Exercise details — Please return the text lines of each of the records below word for word, leaving out the pictures.

Raw data —
········

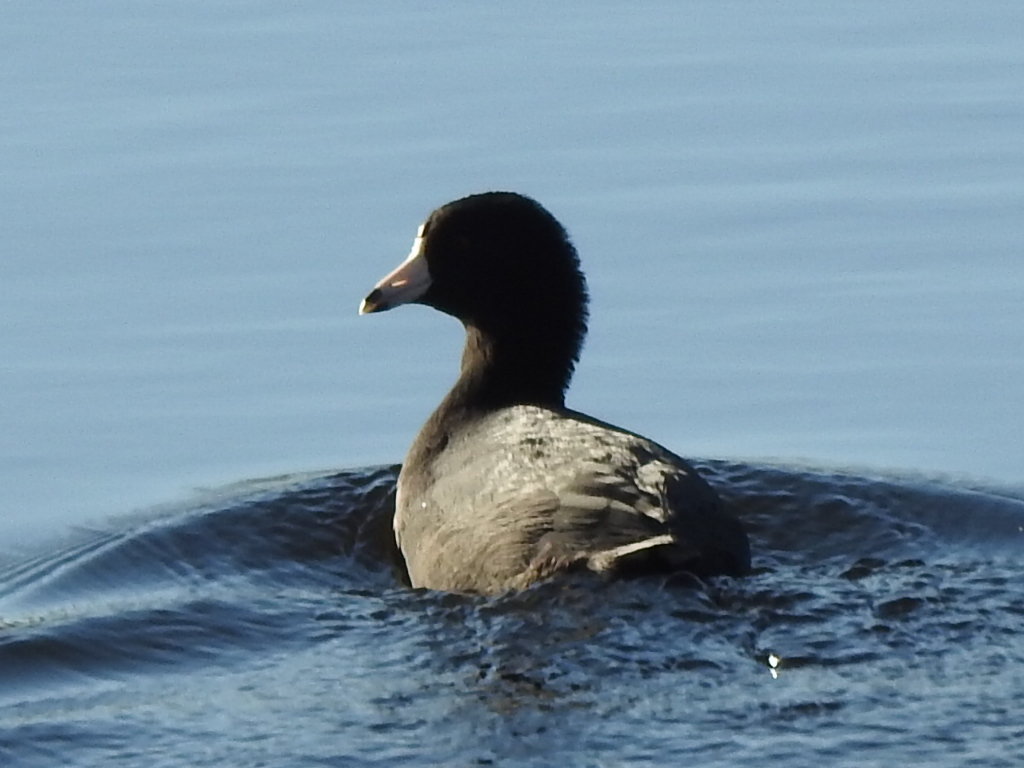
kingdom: Animalia
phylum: Chordata
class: Aves
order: Gruiformes
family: Rallidae
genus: Fulica
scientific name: Fulica americana
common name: American coot
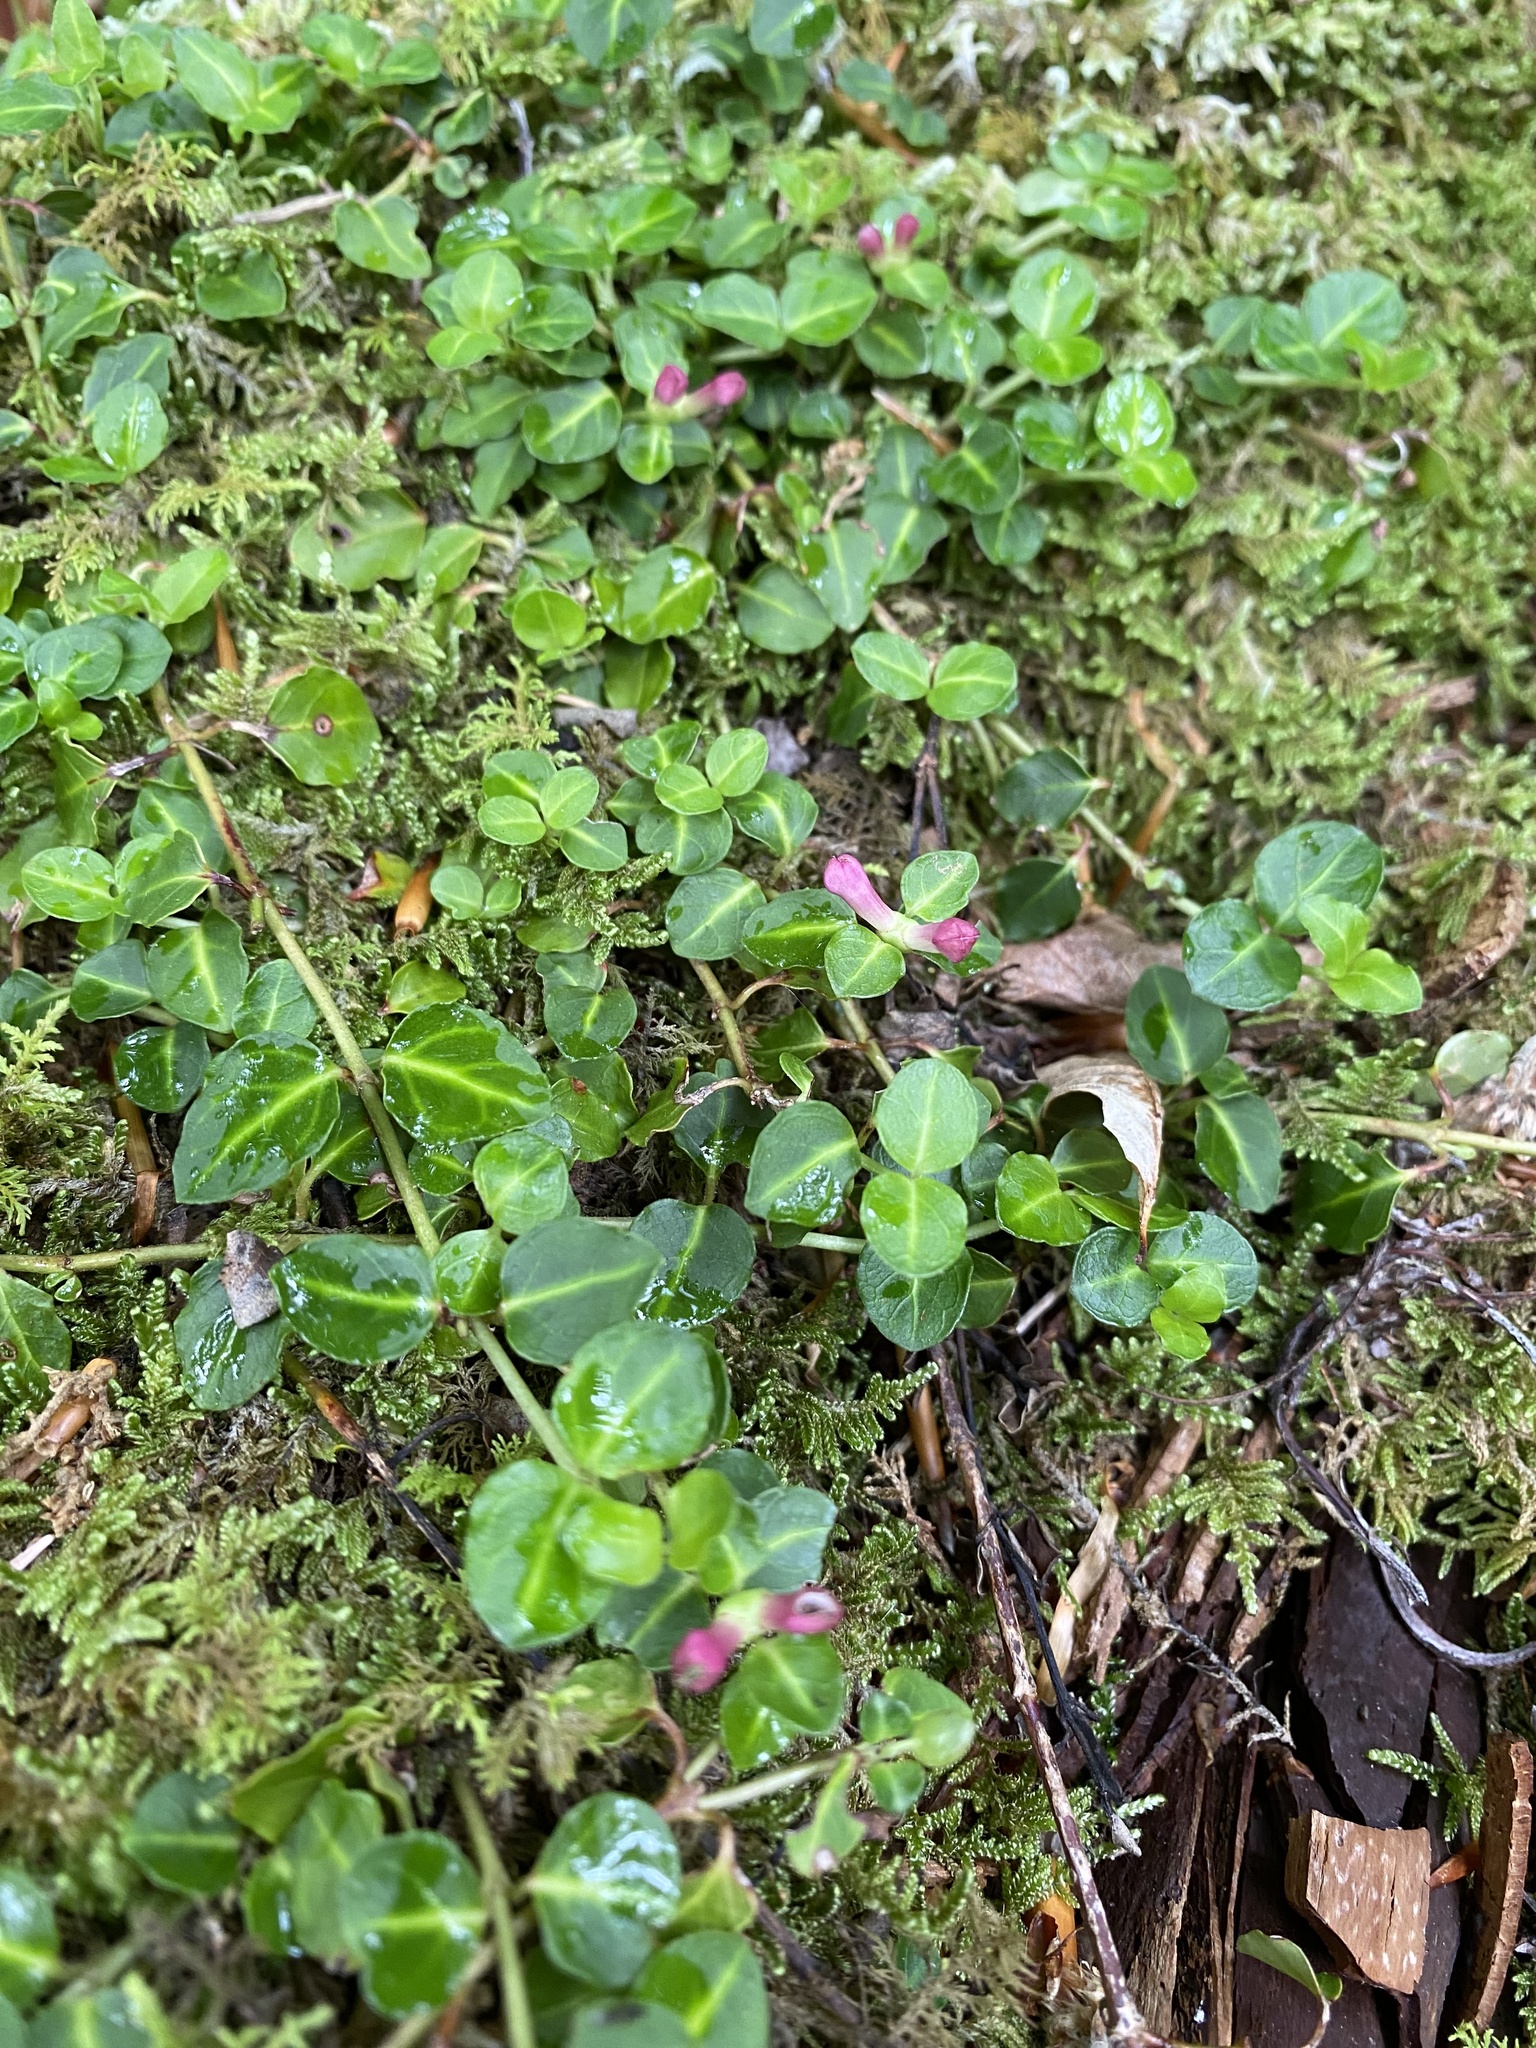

········

Exercise answer —
kingdom: Animalia
phylum: Chordata
class: Aves
order: Gruiformes
family: Rallidae
genus: Fulica
scientific name: Fulica americana
common name: American coot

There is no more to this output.